In an attempt to trace the bullet to back to a gun/gun owner, the bullet was sent to the
Texas Department of Public safety for ballistic testing. Thus far, it’s unclear who fired the bullet.
Since the drug-related violence has escalated in Mexico since 2006 (for details, click here), stray bullets have continued to fly into El Paso. So far, the local high school, City Hall and the University of El Paso have all been hit. And now, for the first time (and hopefully the last) a person.
City officials seem to be almost fatalistic about the drug war going on across the border and the danger it presents to El Paso residents.
El Paso Mayor John Cook told residents to remain calm after the shooting, saying there is “no way to prevent incidents like this from happening” and the odds of getting hit by a stray bullet are minimal.
Is Mayor Cook correct?
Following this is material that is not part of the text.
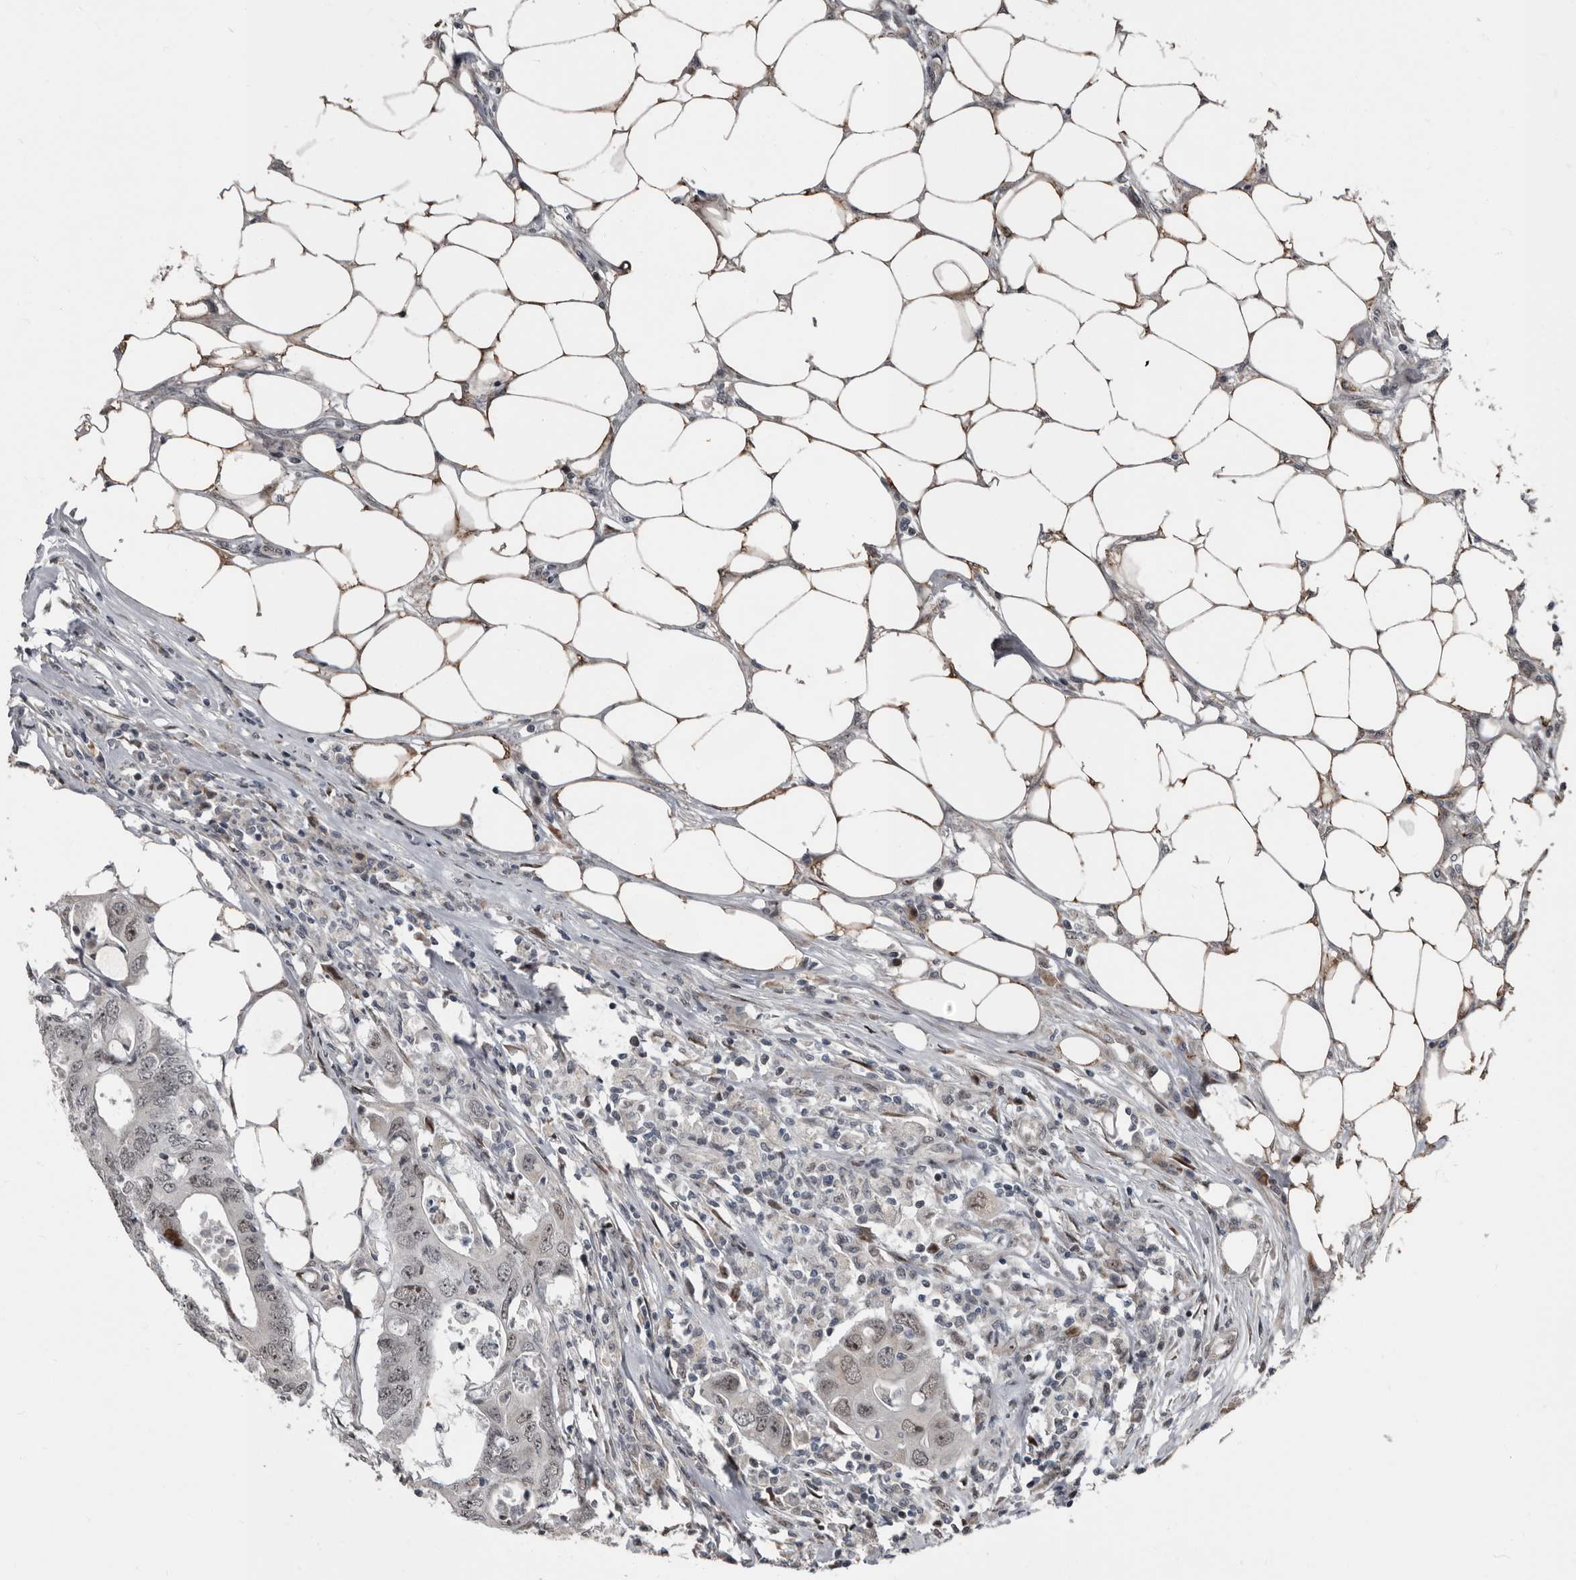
{"staining": {"intensity": "weak", "quantity": ">75%", "location": "nuclear"}, "tissue": "colorectal cancer", "cell_type": "Tumor cells", "image_type": "cancer", "snomed": [{"axis": "morphology", "description": "Adenocarcinoma, NOS"}, {"axis": "topography", "description": "Colon"}], "caption": "Immunohistochemistry micrograph of human colorectal cancer (adenocarcinoma) stained for a protein (brown), which shows low levels of weak nuclear positivity in about >75% of tumor cells.", "gene": "CHD1L", "patient": {"sex": "male", "age": 71}}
Is there no way to prevent stray bullets from zinging over into public areas? Is it just a matter of being in the wrong place at the wrong time as Romero suggested?
Romero is resigned to that conclusion. “There’s no one to blame. That bullet came, hit me, there’s nothing else,” she stated.
It should be noted that Mexican officials have denied that the bullet came from their side of the border. Moreover, Chief Allen admitted that the ballistic testing is unlikely to yield an owner of the gun.